Ingredients for 2 servings:
- 1 small zucchini
- 1 small eggplant(s)
- 1 red bell pepper(s)
- 1 bell pepper(s), yellow
- 1 shallot(s) or 1/2 small onion
- some basil leaves
- salt and pepper
- some spice mix (salad seasoning)
- 1 tbsp balsamic vinegar, white
- possibly balsamic vinegar, red, a few drops
- 1 tbsp extra virgin olive oil
- 1 pinch(s) of sugar
- salt and pepper
- some spice mix (salad seasoning)
- herbal salt
Instructions
Working time approx. 40 minutes; Rest time approx. 2 hours; Total time approx. 2 hours 40 minutes
Side dish or starter instead of salad
Wash the vegetables, quarter the bell peppers, and cut the zucchini and eggplant into long slices.
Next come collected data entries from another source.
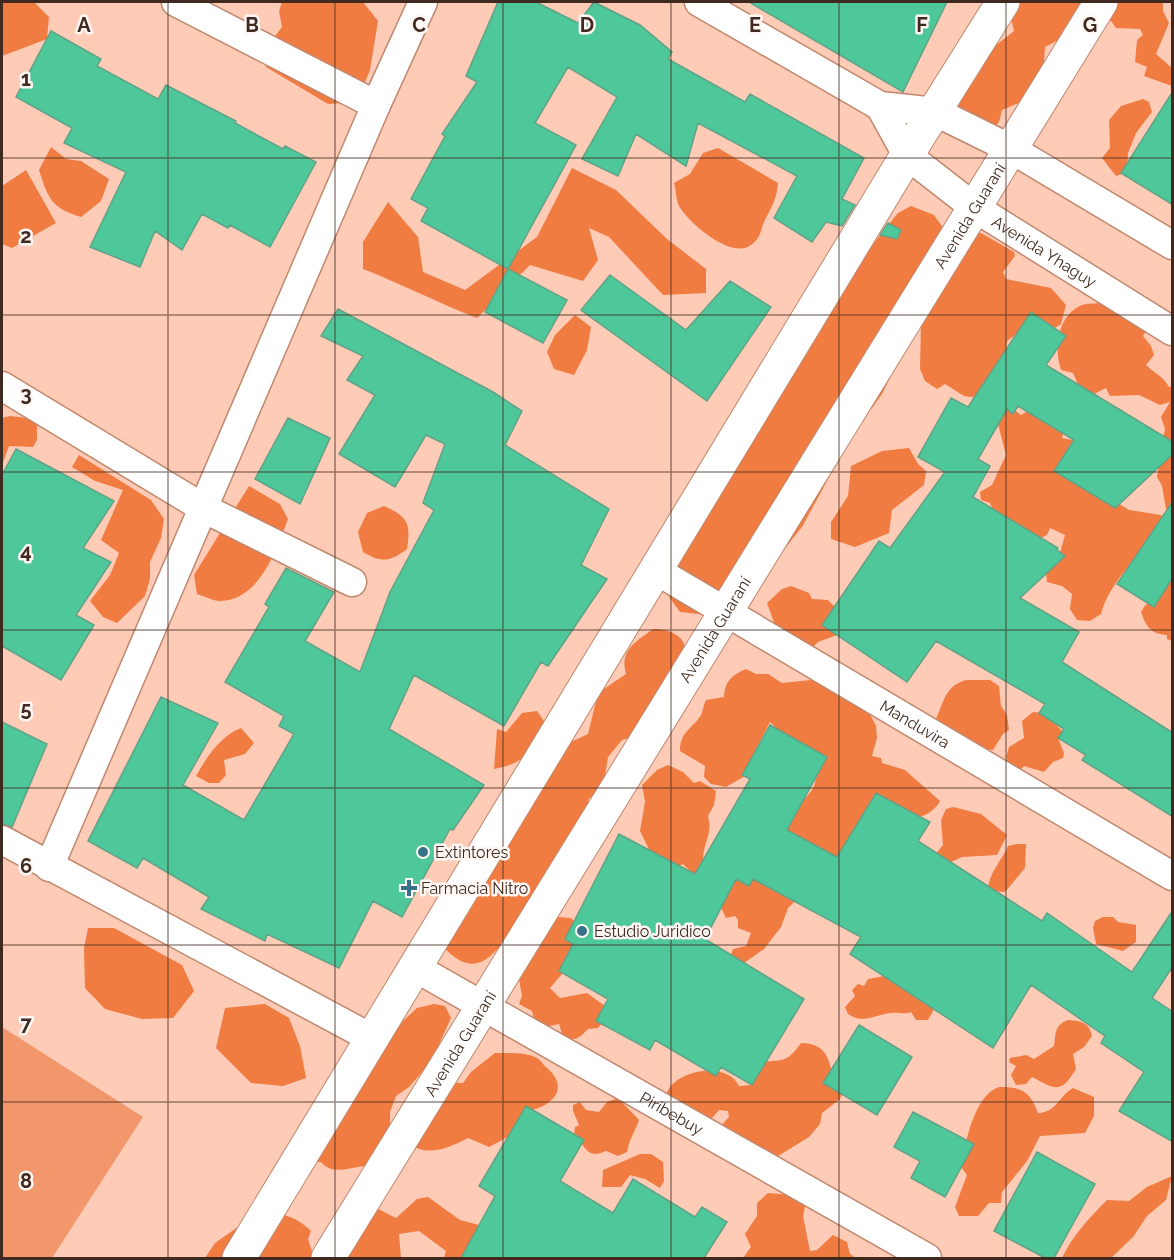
<svg xmlns="http://www.w3.org/2000/svg" width="1174" height="1260" font-family="Raleway,sans-serif">
<style>
.green{fill:#f2966c}
.forest{fill:#f17c42}
.building{fill:#4ec89a;stroke:#61a286;stroke-width:1.5}
.lines{fill:none;stroke-linecap:round;stroke-linejoin:round}
.street-casing{stroke:#c1886e;stroke-width:31}
.secondary-casing{stroke:#c1886e;stroke-width:35}
.street{stroke:#fff;stroke-width:28}
.secondary{stroke:#fff;stroke-width:33}
.grid{fill:none;stroke:#40291e;stroke-width:1.5;stroke-opacity:0.55}
.poi-dot{fill:#357289;stroke:#fef7f4;stroke-width:2}
.labels{text-anchor:middle;dominant-baseline:central;stroke-width:5;stroke-linejoin:round;paint-order:stroke}
.street-label{font-size:16px;fill:#40291e;stroke:#fef7f4}
.poi-label{font-size:16px;fill:#40291e;stroke:#fef7f4;text-anchor:start}
.grid-label{font-size:20px;text-anchor:middle;font-weight:bold;fill:#40291e;stroke:#fef7f4;stroke-width:5;stroke-linejoin:round;paint-order:stroke}
</style>
<rect width="100%" height="100%" fill="#fdcbb6"/>
<!-- green -->
<path class="green" d="M2,1027L143,1117L52,1258H2Z"/>
<!-- forest -->
<path class="forest" d="M2,2H34L49,17L47,39L2,56Z
M282,2H363L378,21L370,70L357,102L328,104L266,67L269,44L282,27L279,11Z
M1011,2H1092L1070,34L1045,47L1043,77L1026,100L1002,110L999,122L988,134L965,133L953,138L938,129L991,49L1014,31L1010,14Z
M1101,2H1163V11L1169,23L1156,54L1172,68V86L1144,76L1147,67L1135,62L1137,40L1143,35L1140,29L1116,28L1111,21L1100,20Z
M1143,99L1149,102L1152,112L1136,133L1128,153L1127,172L1116,176L1102,158L1110,148L1109,120L1121,106Z
M51,147L66,159L81,161L109,179L101,201L81,217C51,208 48,198 39,170Z
M718,148L778,183C777,199 771,208 764,222C760,231 761,238 751,245C731,260 689,223 679,206C676,200 676,189 674,183L690,174L703,153Z
M572,168L616,190L667,239L706,269V293L663,295L609,237L589,228L598,260L583,281L530,265L477,318C438,303 402,284 363,269V242L388,202L418,237L423,272L465,290L537,237Z
M26,170L56,223L12,248L2,244V186Z
M911,206L934,215L946,232L911,334L882,394L851,437L802,527L774,562L745,608L698,614L680,612L667,594L659,564L873,244L898,213Z
M971,233H981L1014,252L1015,256L1003,272L1006,279L1051,288L1066,305L1061,324L1055,328L1034,322L1007,341L1006,350L979,398L964,396L945,384L937,389L925,381L920,369L921,324Z
M1099,303L1116,309L1148,328L1143,336L1151,346L1154,355L1146,365C1154,373 1163,376 1169,387L1172,386V514L1166,509L1162,486L1157,477L1165,429L1161,417L1170,402L1160,405L1139,395L1110,396L1106,388L1094,394L1081,391L1073,373L1061,370C1054,349 1057,317 1080,306C1085,303 1093,304 1099,303Z
M575,315L591,327L587,350L574,375L554,369L547,352L555,335Z
M1004,402L1021,415L1034,407L1066,422L1062,438L1073,440L1064,455L1065,467L1062,476L1084,489H1096L1129,510L1161,515L1168,524C1146,545 1108,584 1101,614L1090,621L1077,620L1070,609L1072,594L1062,586L1047,582L1046,573L1060,553L1065,535L1050,528L1047,535L1041,538L995,516L990,503L981,500L980,492L992,485L1006,455L998,424Z
M10,416L37,419V440L33,447L9,446L2,465V418Z
M909,448L918,464L926,471L924,485L892,510L889,533L855,547L831,539V522L848,496L851,466L882,451Z
M79,455L151,500L164,519L161,538L150,562V579L145,596L117,623L103,617L90,601L110,575L119,553L101,540L123,490L95,481L72,467Z
M249,486L280,504L288,519C276,550 260,600 220,601C213,601 204,596 197,594L194,575Z
M384,506C408,517 411,523 407,549C390,562 381,563 363,552L358,532L367,513Z
M1171,579H1172V641L1167,639V635C1151,634 1146,627 1141,612C1149,597 1163,593 1171,579Z
M791,586L809,593L812,599L828,600L834,606L837,635L818,642L811,649L775,625L767,603L782,589Z
M653,629C674,629 694,640 681,664C675,675 663,685 655,694L657,705L636,736L622,740L608,757L602,794L589,798L583,824L508,937C487,963 472,976 444,948L522,805L541,793L562,746L588,734L598,693L626,674C619,650 636,642 653,629Z
M746,669L756,674H768L782,683L820,679L866,706L876,726L877,738L872,756L881,758L882,763L905,770L940,801C927,826 887,820 862,821L853,832L857,841L788,908L781,927L764,949L744,963L731,955L733,949L746,946L751,933L738,928V920L735,916L726,918L717,899L683,891L689,870L683,864L669,871L657,866L640,831L645,802L642,785L657,770L668,765L683,772L694,783L700,781L716,791L714,805L708,816C713,834 703,843 703,860L782,835C788,825 794,811 802,802C814,788 816,788 816,768L770,722L753,755L752,772L726,787L711,784L704,777L705,766L680,751C680,733 690,730 699,718C703,714 703,705 706,700L724,697C724,682 733,674 746,669Z
M966,680H990L999,686L1001,706L1007,715L1009,730L1003,734L993,750L979,749L970,760L954,765L929,731C944,711 940,687 966,680Z
M537,711L546,724C531,751 527,763 494,769L497,729L506,732L522,713Z
M1033,712L1045,713L1063,732L1058,738L1064,753L1063,758L1053,762L1044,772L1024,766L1019,771L1010,768L1006,757L1009,747L1024,738L1022,721Z
M241,728L254,743L245,754L224,760L226,775L219,783H209L196,776C207,757 220,736 241,728Z
M953,807L981,814L1007,835L997,855L962,857L942,866L934,856L943,845L941,820L946,809Z
M1017,844H1026L1025,868L1005,892L988,891C988,874 1001,862 1008,846Z
M558,917L571,918L575,922L579,936L567,968L550,988L560,998L587,993L605,1006L604,1021L598,1028L588,1029C579,1038 576,1042 563,1037L559,1024L545,1027L534,1019L532,1011L519,1004L522,996L519,979L548,923Z
M1103,917H1113L1118,922L1136,925V942L1123,951L1096,944L1093,928L1095,921Z
M88,928H114L182,965L194,991L173,1018L142,1019L105,1009L85,988L84,948Z
M884,976L934,1009L928,1020H916L911,1012C903,1015 899,1012 891,1013C875,1014 864,1025 848,1014L845,1007L855,996L852,990L858,984L864,986L868,979Z
M265,1004L289,1018L300,1046L306,1078L283,1086L251,1083L216,1048L225,1008Z
M434,1004L445,1006L451,1018L431,1062L409,1087L396,1096L390,1112V1138L366,1166C350,1167 333,1176 321,1162H312L400,1024L417,1008Z
M1068,1020C1081,1021 1089,1022 1092,1036L1084,1047L1073,1054L1076,1069C1060,1095 1055,1089 1032,1077L1026,1084L1016,1085L1011,1075L1016,1066L1009,1062L1010,1058L1026,1055L1034,1059L1054,1046C1056,1034 1054,1025 1068,1020Z
M801,1043C826,1043 831,1060 833,1083L843,1091L840,1099L822,1113L820,1124L809,1137L778,1156L767,1170L719,1128L729,1117L728,1111L719,1110L707,1124L665,1099C669,1069 728,1060 739,1086L752,1085L759,1062C783,1060 787,1063 801,1043Z
M495,1053C506,1053 528,1052 537,1058C541,1060 543,1065 547,1068C568,1086 556,1104 532,1110L515,1133L489,1147L468,1138C451,1147 429,1157 411,1145L430,1083H463L471,1072Z
M999,1087C1021,1087 1030,1091 1038,1113C1057,1112 1058,1097 1073,1088L1094,1097V1116L1085,1133L1040,1136L1027,1161L1002,1192L1001,1203H989L978,1216H959L955,1207L967,1175L961,1167C965,1144 974,1095 999,1087Z
M618,1098L639,1120C635,1132 629,1139 627,1152L618,1156L606,1151C594,1156 589,1155 582,1144L573,1143L575,1127L579,1125L573,1111V1105L580,1102L586,1110L599,1112L607,1102Z
M640,1154H651L663,1162L664,1181L660,1188L645,1179L630,1175L621,1187H602L603,1170Z
M1172,1176L1166,1200L1147,1216L1133,1237L1111,1258H1062C1072,1236 1090,1217 1107,1200L1129,1201L1147,1187Z
M768,1193L790,1195L806,1202L803,1216L810,1251L817,1250L833,1235L847,1242L850,1254L856,1258H743L751,1247L745,1234L757,1216V1203Z
M428,1197L460,1220L479,1225L482,1237L473,1258H444L446,1251L419,1231L399,1234L401,1258H345L365,1217L378,1209L396,1218L417,1199Z
M262,1210C282,1214 296,1216 311,1231L308,1239L314,1258H205L215,1243Z"/>
<!-- building -->
<path class="building" d="M498,2H536L578,23L594,2L640,25L672,52L668,59L745,102L750,94L864,158L842,199L855,205L842,226L826,222L812,242L774,218L797,176L698,123L686,166L636,134L618,176L582,159L617,97L568,67L535,123L576,145L508,269L421,221L428,208L411,199L445,136L442,134L477,82L466,76Z
M749,2H947L903,92Z
M51,31L101,59L97,66L158,99L166,85L236,121L235,123L283,149L285,146L316,162L270,247L230,225L228,228L202,214L182,250L155,231L140,267L90,247L126,172L64,143L72,128L16,97Z
M1173,91V205L1121,173Z
M888,223L901,230L897,239L880,235Z
M508,269L567,300L543,343L485,312Z
M610,275L686,330L730,281L771,307L707,401L581,310Z
M338,309L493,392L522,411L505,445L609,509L581,565L607,579L548,666L541,662L504,726L414,675L389,729L484,785L453,830L450,829L402,917L373,901L339,968L267,934L265,941L201,909L209,897L143,858L137,868L88,841L161,697L218,723L183,785L244,820L294,734L279,726L284,716L225,682L269,607L265,604L286,568L334,592L305,641L360,672L390,592L434,510L423,503L445,444L426,435L395,487L339,454L375,395L347,380L363,356L321,336Z
M1031,312L1066,336L1046,365L1173,442V454L1115,508L1054,471L1074,440L1018,406L1013,414L1007,409L978,459L990,466L973,497L1058,548L1057,550L1065,556L1020,598L1079,632L1062,662L1173,733V817L1082,760L1086,755L1058,738L1064,729L1039,713L1045,704L936,641L907,682L822,625L879,541L890,548L945,472L918,457L951,398L968,407Z
M288,418L330,438L300,504L255,479Z
M16,449L114,501L83,548L111,562L76,615L94,625L61,680L2,646V475Z
M1173,501V577L1154,607L1117,584Z
M2,722L47,744L12,827L2,824Z
M770,725L827,757L787,830L837,857L876,793L930,822L918,841L1042,921L1047,913L1132,972L1173,910V966L1152,998L1173,1012V1142L1119,1111L1144,1072L1101,1043L1105,1036L1031,985L993,1048L850,954L861,937L753,879L749,886L736,879L705,939L804,999L752,1085L721,1067L716,1076L655,1040L650,1050L596,1021L608,999L559,971L573,944L565,939L619,834L695,874L750,779L742,775Z
M859,1025L912,1057L877,1115L823,1083Z
M526,1106L584,1140L560,1181L613,1213L633,1179L695,1217L702,1207L727,1222L704,1258H461L495,1196L479,1186Z
M913,1112L974,1144L945,1197L911,1178L920,1161L894,1147Z
M1037,1152L1095,1184L1054,1258H1045L994,1231Z"/>
<g class="lines">
<!-- street casing -->
<g class="street-casing">
<g id="street">
<path d="M176,2L376,105"/>
<path d="M699,2L880,106L936,112L1011,149L1172,245"/>
<path id="s1" d="M880,106L907,155L975,208L1172,331"/>
<path d="M2,386L205,509L352,582"/>
<path id="s2" d="M657,571L1172,876"/>
<path d="M2,840L373,1039"/>
<path d="M49,867L376,105L423,2"/>
<path id="s3" d="M416,968L927,1258"/>
</g>
</g>
<!-- secondary casing -->
<g class="secondary-casing">
<g id="secondary">
<path d="M239,1258L907,155L1003,2"/>
<path id="s4" d="M328,1258L1101,2"/>
</g>
</g>
<!-- street -->
<use href="#street" class="street"/>
<!-- secondary -->
<use href="#secondary" class="secondary"/>
</g>
<!-- grid -->
<path class="grid" d="M168,2V1258M335,2V1258M503,2V1258M671,2V1258M839,2V1258M1006,2V1258M2,158H1172M2,315H1172M2,472H1172M2,630H1172M2,788H1172M2,945H1172M2,1102H1172"/>
<!-- markers -->
<g class="poi-dot">
<circle cx="423" cy="852" r="6"/>
<path d="M406 879h6v6h6v6h-6v6h-6v-6h-6v-6h6z"/>
<circle cx="582" cy="931" r="6"/>
</g>
<g class="labels">
<!-- street labels -->
<g class="street-label">
<text stroke="none"><textPath href="#s4" startOffset="1224">Avenida Guaraní</textPath></text>
<text stroke="none"><textPath href="#s1" startOffset="224">Avenida Yhaguy</textPath></text>
<text stroke="none"><textPath href="#s4" startOffset="738">Avenida Guaraní</textPath></text>
<text stroke="none"><textPath href="#s2" startOffset="300">Manduvira</textPath></text>
<text stroke="none"><textPath href="#s4" startOffset="252">Avenida Guaraní</textPath></text>
<text stroke="none"><textPath href="#s3" startOffset="294">Piribebuy</textPath></text>
</g>
<!-- poi labels -->
<g class="poi-label">
<text x="435" y="852">Extintores</text>
<text x="421" y="888">Farmacia Nitro</text>
<text x="594" y="931">Estudio Juridico</text>
</g>
</g>
<g class="grid-label">
<text x="84" y="32">A</text>
<text x="252" y="32">B</text>
<text x="419" y="32">C</text>
<text x="587" y="32">D</text>
<text x="755" y="32">E</text>
<text x="922" y="32">F</text>
<text x="1090" y="32">G</text>
<text x="26" y="86">1</text>
<text x="26" y="243">2</text>
<text x="26" y="401">3</text>
<text x="26" y="558">4</text>
<text x="26" y="716">5</text>
<text x="26" y="873">6</text>
<text x="26" y="1031">7</text>
<text x="26" y="1188">8</text>
</g>
<!-- border -->
<rect width="1174" height="1260" fill="none" stroke="#40291e" stroke-width="6"/>
</svg>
For the dressing, combine the vinegar and oil and season with salt, pepper, and herb salt. Microwave each vegetable in a little salted water for about 7 minutes (depending on the power of the appliance) or fry them in a pan with oil and drain the fat well on a paper towel. Peel the bell peppers after cooking. Arrange the drained vegetables on a platter and season. Finely dice the shallot or onion, not adding too much to the vegetables. Scatter a few basil leaves on top. Pour the dressing over the vegetables and let the whole thing sit for at least 2 hours. Tip: You can also make this a day in advance and leave it in the refrigerator, covered with film. Remove from the refrigerator before serving so it is not too cold.